Resistance

3 / 10

Resistance

It's 1944 and D-Day has failed.  Repulsed from Normandy, the Allies have insult added to injury when the Nazi's decide to implement Operation Sea Lion and invade Great Britain.

In a small Welsh valley, the male inhabitants leave early one morning to disappear into the hills to form a resistance group, leaving the women folk without word of what they've done or what they were planning.  Farmer's wife Sarah (Andrea Riseborough) only finds out when she awakens in an empty bed, but talking with the other women left behind by brothers or sons the general feeling is that the community needs to pull together until such time as they hear anything or their loved ones return.

Before long though, complications arrive in the form of the occupying Nazi force.  A German patrol, led by Major Albrecht (Tom Wlaschiha), occupies a farm within the valley, its mission unknown.  There's an uneasy peace between occupiers and residents but the lines become blurred after the onset of a harsh winter finds the two groups working together to keep the valley going…

This film is based on the critically-acclaimed novel by Owen Sheers, but I hope the novel isn't as unthinking or boring as this film is.  The subject matter is actually quite an interesting one, although there are probably better actual accounts all over mainland Europe.  I think the fascination is simply because as an island nation, we were lucky enough not to have to go through the horrors of a Nazi occupation.
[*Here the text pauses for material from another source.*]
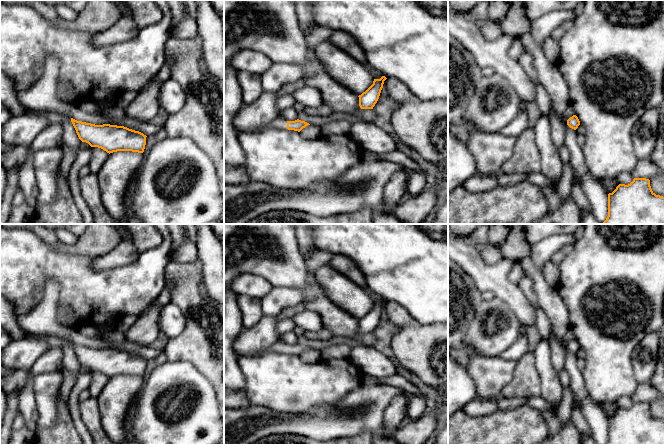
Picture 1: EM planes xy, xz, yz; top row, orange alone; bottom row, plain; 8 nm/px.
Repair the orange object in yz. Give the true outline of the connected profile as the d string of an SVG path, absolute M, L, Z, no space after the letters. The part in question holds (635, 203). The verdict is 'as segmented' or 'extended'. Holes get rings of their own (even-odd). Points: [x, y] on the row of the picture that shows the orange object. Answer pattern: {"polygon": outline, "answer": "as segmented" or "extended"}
{"polygon": "M634 178L628 184L619 184L608 194L608 216L602 224L664 224L664 197L656 195L646 178Z", "answer": "as segmented"}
The problem with the film is that not much happens and not much is said, leaving only lots of wistful staring into air - which would be filled in the book, I'm sure, by giving us the characters most inner thoughts but on celluloid gives us nothing.  I don't have a problem with the soldiers being garrisoned in the valley with no purpose, that's the way it is with soldiers.  I also don't have an issue with the actions of the women either at the start or the end.  It's just that the script doesn't really do very much at all.

I guess you could look upon it as a rather more passive resistance by those who are unwilling, unsuited or unequipped to make active resistance with the women's initial hostility worn down by more practical needs.  There's also the obligatory 'will they/won't they' plotline between Sarah and Albrecht, but it doesn't even seem that tangible.  There's no outright resistance to the Nazi's though as only one shot is fired and even that is aimed at a horse.

Michael Sheen appears in the film in a couple of scenes but probably shouldn't have bothered.  His first appearance is useful in setting up where the film might go, but then it peters out and his second appearance adds nothing to the film at all.  

A shame really, but unless you like Nazi's and wistful glances then there's not much this film actually has to offer that you couldn't find better elsewhere.